|The Colbert Report||Mon – Thurs 11:30pm / 10:30c|
It’s been a week of Siri discussions as Feminist writers and more took to the blogs to discuss the new iPhone personal assistant. Its embarrassing performance in offering information on reproductive health and female sexuality is perhaps characterized by the overwhelmingly male population of programmers who might have fed the personal assistant its data. (Sidenote: I even found a male programmer privilege checklist.) While many companies can work to have their data searches made more clearly available to Siri users, as Jill Filipovic over at Feministe points out, “Abortion clinics and other women’s health facilities, obviously, are not dedicating tons of time to figure out how to optimize their search results.”
Siri’s other main shortcoming is its inability to understand many different accents. While mainstream sources have picked up on this problem, the dialogue seems to dance around the true politics behind Siri’s listening problem. For instance, Stephen Colbert had a piece on his Colbert Report last week (click here or see video above), where he proposed that Siri is the quintessential conservative: xenophobic and anti-choice. It poses a clever criticism, but just like many of those writing about this Siri issue, his criticisms focused on Scottish and British accents and, bizarrely, a German one. While I appreciate the joke, Huffington Post Latino Voices was the one of the only spaces I found that mentioned the elephant in the room: the fact that Siri cannot not understand Latino voices. I’m awaiting more posts about other English-speaking voices (in the U.S. and away) that Siri also cannot understand. Basically, if you’re someone who doesn’t speak in a what linguists call Standard American English, there’s a chance Siri may not work for you.

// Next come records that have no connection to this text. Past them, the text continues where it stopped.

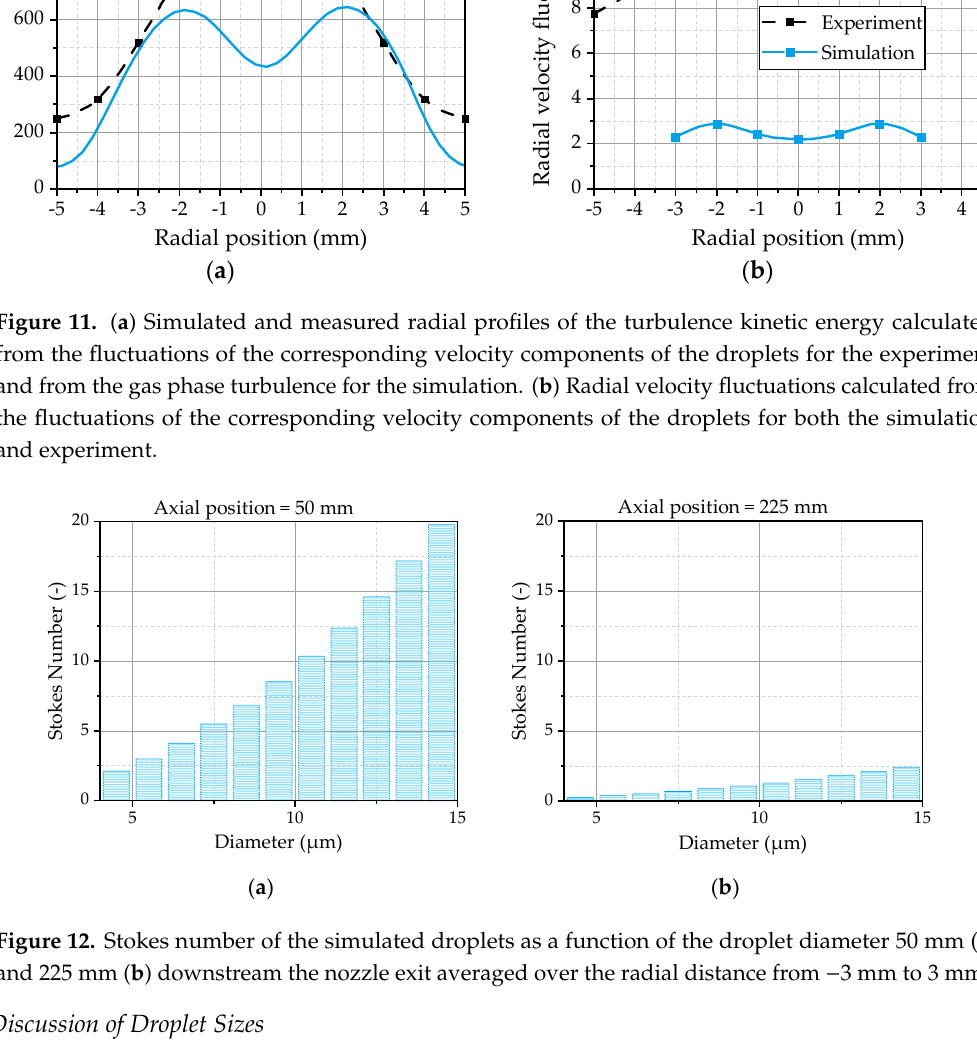
( c ) Figure 13. Arithmetic diameter, Sauter mean diameter and diameter at the 90% volumetric quantile in the radial direction for OP 1 ( a ), OP 2 ( b ) and OP 3 ( c ).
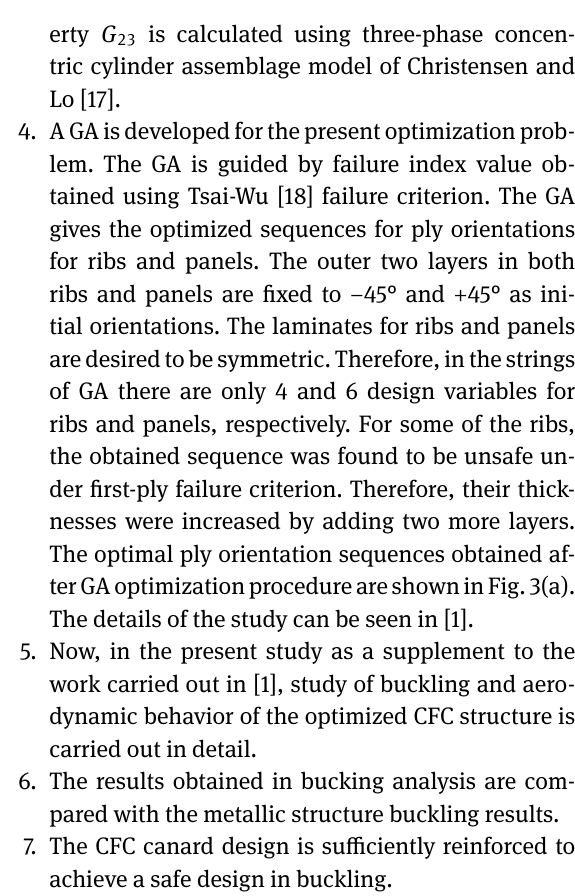
formed sheet metal members of high strength aluminum alloy of 1.5 mm and 2 mm sheet thickness,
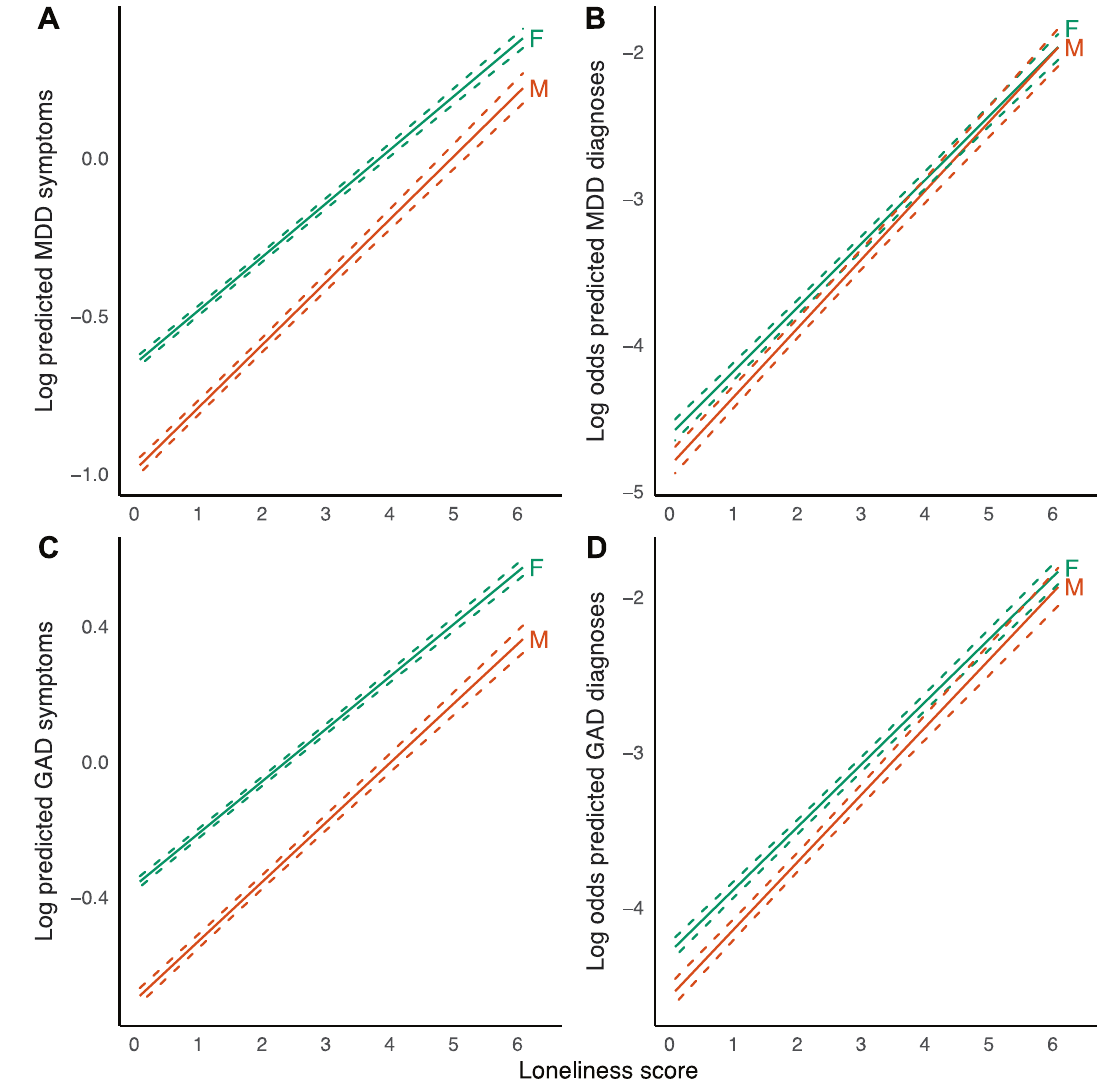
Figure 2. Marginal effect plots of associations between loneliness and MDD and GAD outcomes across sex. Displayed are log predicted counts of MDD symptoms ( A ) and log odds of MDD diagnosis ( B ), as well as log predicted counts of GAD symptoms ( C ) and log odds of GAD ( D ), across different loneliness scores, for men (M) and women (F) (plotted estimates are derived from Tables 2 and 3, main models). Dashed lines represent 95% confidence intervals of model-predicted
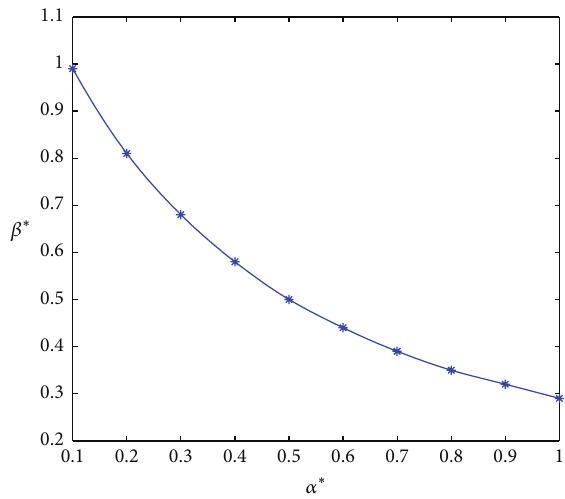
Figure 4: The curve of 𝛽 ∗ along with 𝛼 ∗ .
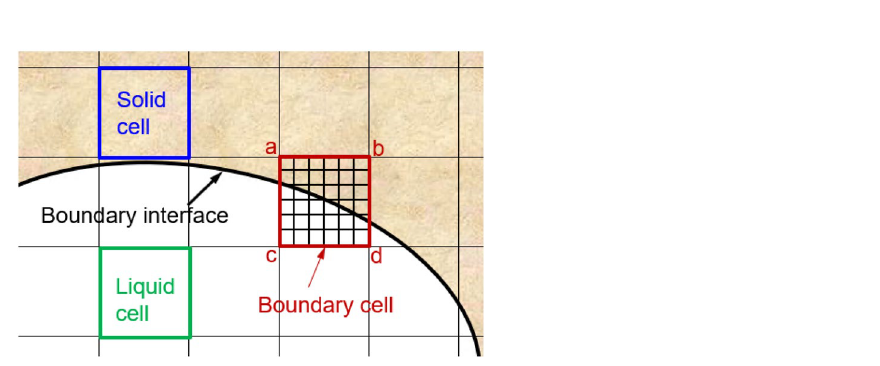
Figure 4. Signed distance field φ( x ) > 0 mean inside and outside of surface Γ. and φ( (cid:31)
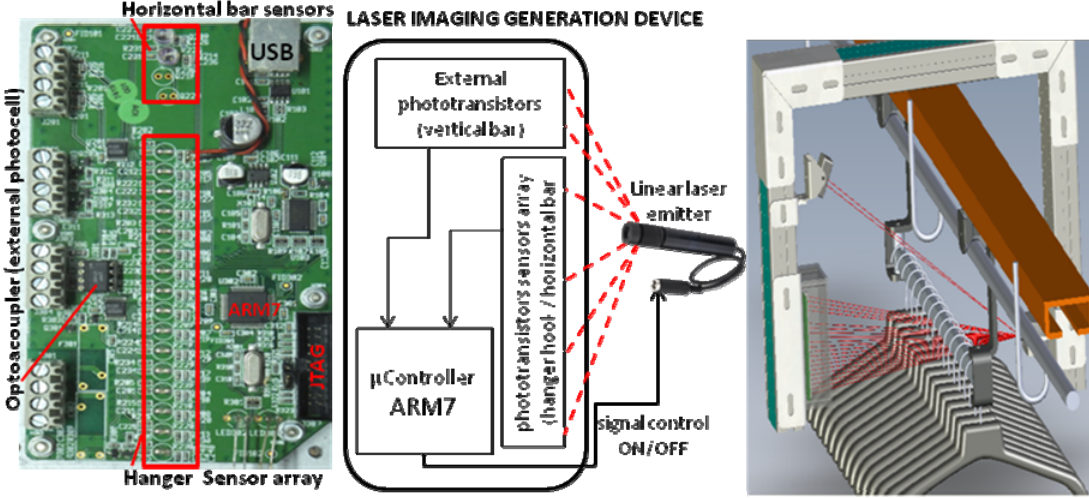
Figure 5. Laser imaging Generation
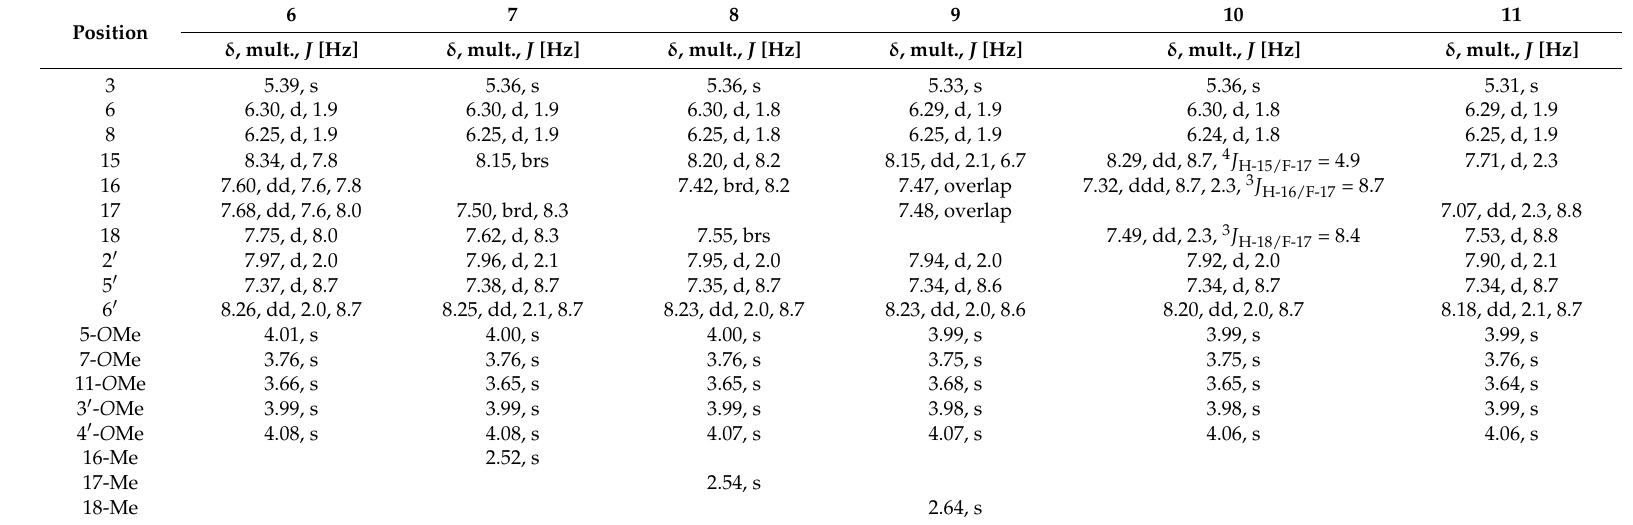
Table 1. 1 H-NMR data of nudicaulin derivatives 6 to 11 (500 MHz, MeOH- d 4 /1%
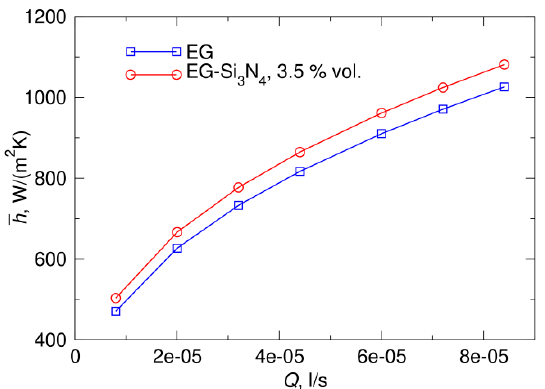
Figure 9. Computational results for the enhancement of the heat transfer coefficient for the EG-Si 3 N 4 nanofluid at the nanoparticle volume fraction of 3.5% over a range of nanofluid volume flow rates corresponding to Re between 200 and 2100 for pure EG.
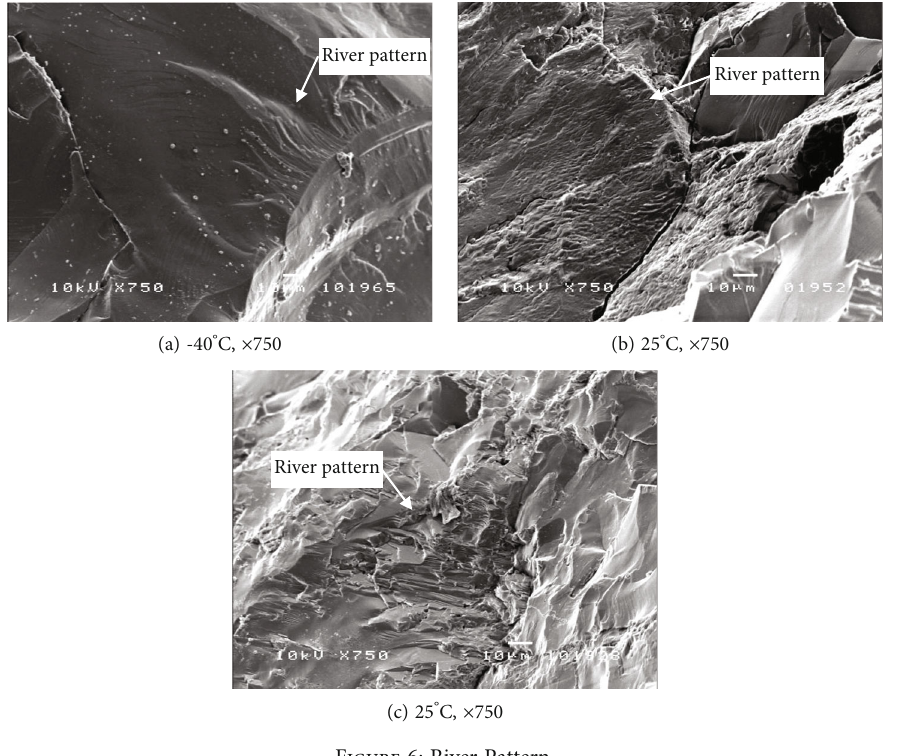
Figure 6: River Pattern.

But why does Siri even matter in the first place? It’s a function on a smartphone: of course there are going to be glitches, right? Yes, but it’s the nature of these glitches that are problematic. They align with recurring issues on our society, making the Siri problem even more disconcerting. There are probably some who feel uncomfortable about Siri’s shortcomings but really aren’t able to pinpoint why it’s truly an issue. This is often how systematic injustices feel: abstract, easy to write off, seemingly excusable. Believe me, as a Feminist, I’ve felt like the wet blanket of many a conversation in spaces where my viewpoint isn’t respected. But this is what being socially active is really about–using things like Siri mishaps to problematize social privilege and to create a relevant discussion around something that far too many people are blind to.
- Siri signifies the (still) considerable gender inequality in the technology field today. What would Siri have been if it was made by a more diverse group than the traditional population of tech-y men? (And that’s not to say it wasn’t. I don’t really know. But considering the statistics, I feel safe to assume so.)
- If society respected women’s self-determination, wouldn’t Siri be programmed to tell me where to find a contraceptive or an abortion clinic?
- If society didn’t discriminate against so many of this country’s diverse voices, would Siri have been released in Beta knowing people’s voices would be silenced?
- If access to information and knowledge wasn’t privileged in society, why would Siri do this?
I’m sure there are a thousand more issues with representation in Siri that resonate in our larger society’s issues with representation and social privilege. This is complicated. But don’t write it off because people think “it’s just about a smartphone.” Because, believe me, it’s not.